“Jadi bukan barangnya yang dijual, tapi sistemnya, jadi kalau ada enam layer. Jadi kalau ikut dalam bisnis tersebut kemudian mendapatkan member, maka mendapatkan 10 persen, kemudian mendapatkan member lagi mendapatkan 6 persen, jadi seterusnya begitu, berjenjang hingga 20 persen,” kata Whisnu.
Whisnu mengatakan, dalam kasus ini pihaknya menetapkan enam tersangka yakni AD dan AMA yang masuk dalam Daftar Pencarian Orang (DPO) alias buron, AK, D, DES, dan MS. Jumlah member yang sejauh ini telah terkumpul sebanyak 3.000 tersebar mulai dari Jakarta, Bali, Surabaya, Malang, Aceh dan lainnya.
“Kegiatan usaha perdagangan ini tidak memiliki perizinan di bidang perdagangan yang diberikan oleh kementerian,” tambah Whisnu.

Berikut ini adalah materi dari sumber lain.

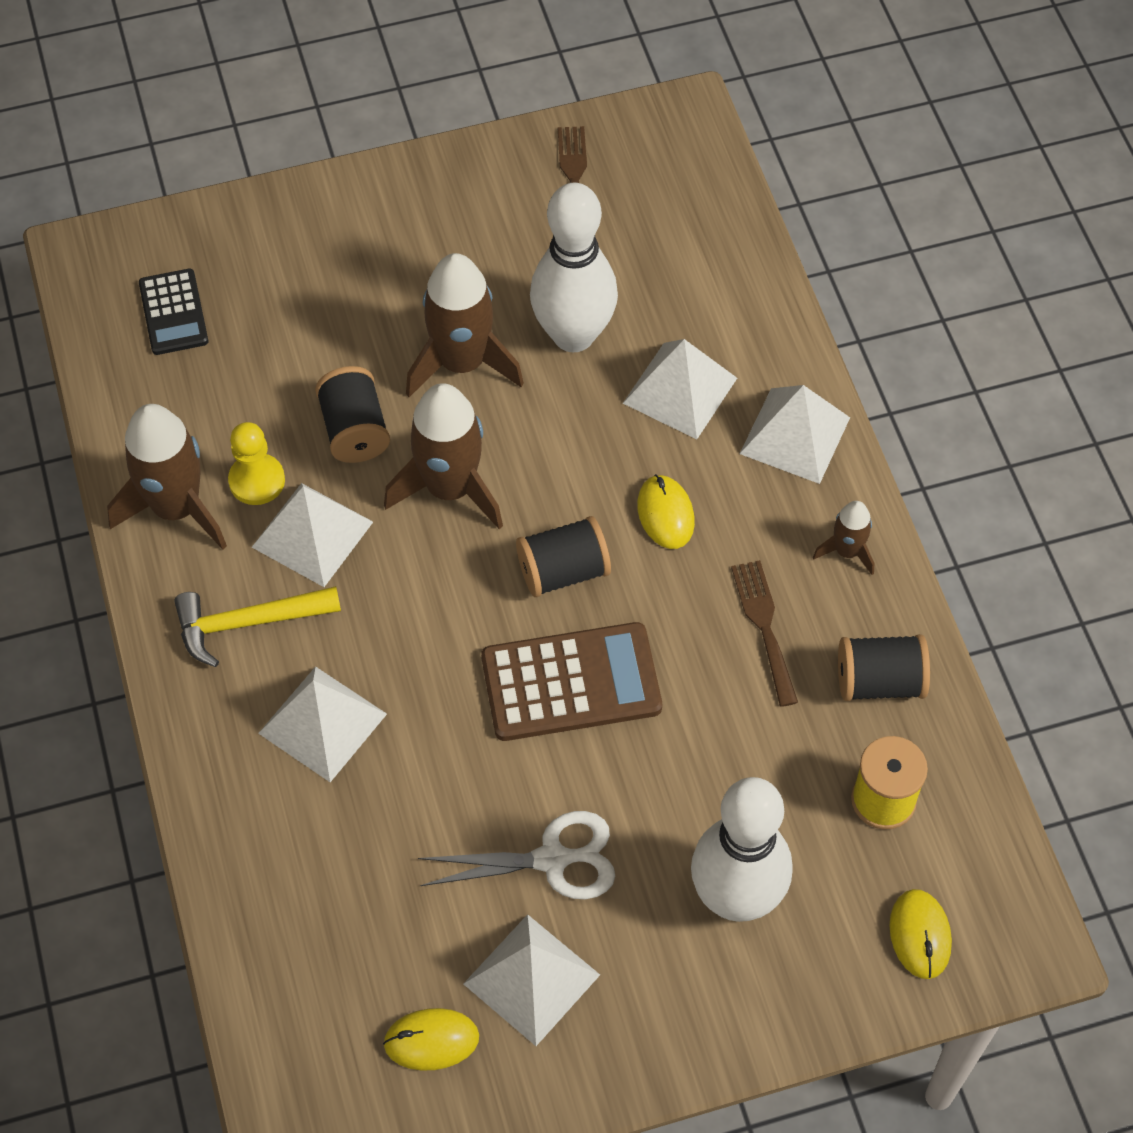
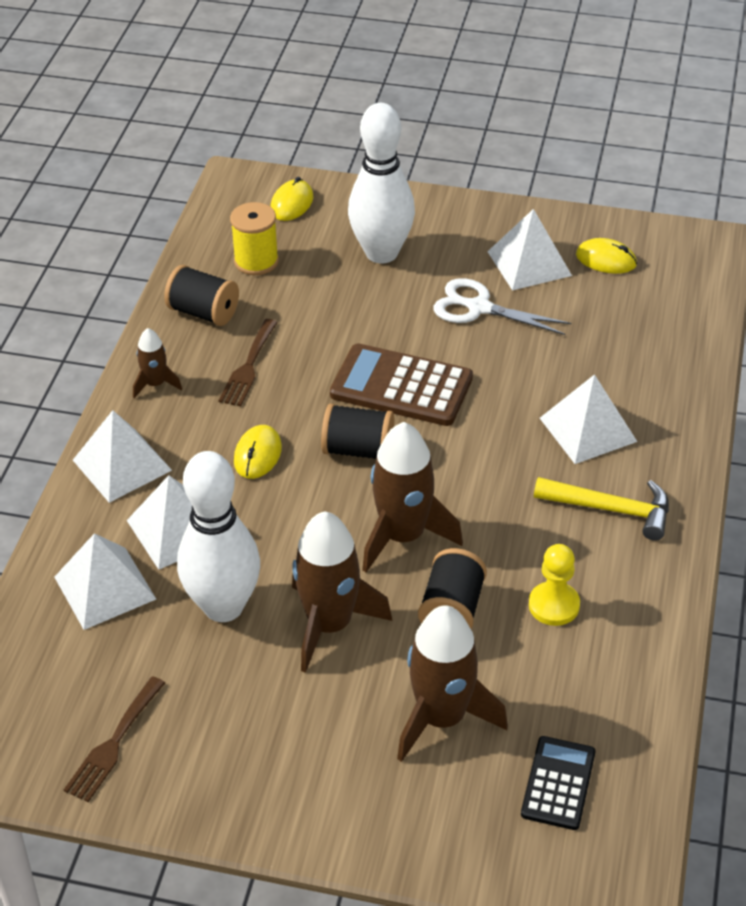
camera: 150 degrees left, 15 degrees down
brown rocket [107,404,227,550] -> brown rocket moved to [397,605,508,762]
white pyramid [252,483,373,587] -> white pyramid moved to [54,533,156,630]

Adanya kasus aplikasi Robot Trading ini, katanya, perusahaan itu menjual aplikasi Robot Trading dengan sistem piramida (member). “Jadi bukan barangnya yang dijual, tapi sistemnya,” ujarnya.
Dia menjelaskan, dalam proses Robot Trading ini, sah selama ada perizinannya. Ternyata yang ditemukan sambungnya, menjual aplikasi dengan skema single marketing, bukan multi level. Ditawarkan dengan keuntungan 6 kaki paling bawah, 2 persen.